Marianka Swain, The Telegraph

“It is a joy to be back with these lovable and fallible characters. Taking place as much in hospital corridors and funeral homes as on dancefloors, Pose continues to be masterful at encompassing the duality of late-20th-century LGBTQ+ existence as increased freedom of self-expression and the bonds of community go hand in hand with the devastation of the Aids pandemic. Never has a TV show told diverse, queer and trans stories like this, with honesty, nuance, empathy and – most importantly – hope.”
Rachel Sigee, The i

“It is its own mini-masterpiece, beautifully written and characterised and managing to meld seamlessly vain peacocking (the LGBTQ ballroom/vogueing scene in New York) with the heartbreakingly profound (the many young people killed by Aids and their friends watching them die while knowing that they could be next). True, the shrill, camp histrionics and bitchy one-liners can sometimes grate and you long for more normal conversations without smart-arse quips.

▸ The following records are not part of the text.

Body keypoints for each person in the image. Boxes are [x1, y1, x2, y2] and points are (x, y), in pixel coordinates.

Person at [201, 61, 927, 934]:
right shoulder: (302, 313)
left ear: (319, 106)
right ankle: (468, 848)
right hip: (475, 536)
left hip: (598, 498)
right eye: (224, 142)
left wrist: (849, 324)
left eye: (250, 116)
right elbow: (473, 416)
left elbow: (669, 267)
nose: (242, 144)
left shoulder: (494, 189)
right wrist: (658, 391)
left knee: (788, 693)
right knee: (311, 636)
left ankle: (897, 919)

Yet this series shows, very tenderly, the abyss of pain that such preening rapier badinage masks.”
Carol Midgley, The Times

“As Pose’s third and final series airs, it’s clear the show’s big revelation was never that ball culture could entertain the masses but that the specific heartaches of a marginalised few could resonate deeply with the masses. The imperious Electra (Dominique Jackson) doesn’t hold back with the insults, reading her rivals for filth at the slightest provocation; the costumes are utterly “sickening” (as Lola would say); and the next soapy secret or lip-sync extravaganza is never far away. These elements retain their capacity to delight, despite often being flimsily strung together by threadbare plotting.”
Ellen E Jones, The Guardian

The Queen and Her Prime Ministers, Channel 4

“The last of three Royals Declassified documentaries promised a new understanding of the Queen’s relationship with her prime ministers over the decades. It delivered nothing of the sort. You’d get more scoops standing behind an incontinent corgi.”
Benji Wilson, The Telegraph

“There was barely enough material to fill an hour on The Queen And Her Prime Ministers, as talking heads tried to guess which politicians Her Majesty did and didn’t like.”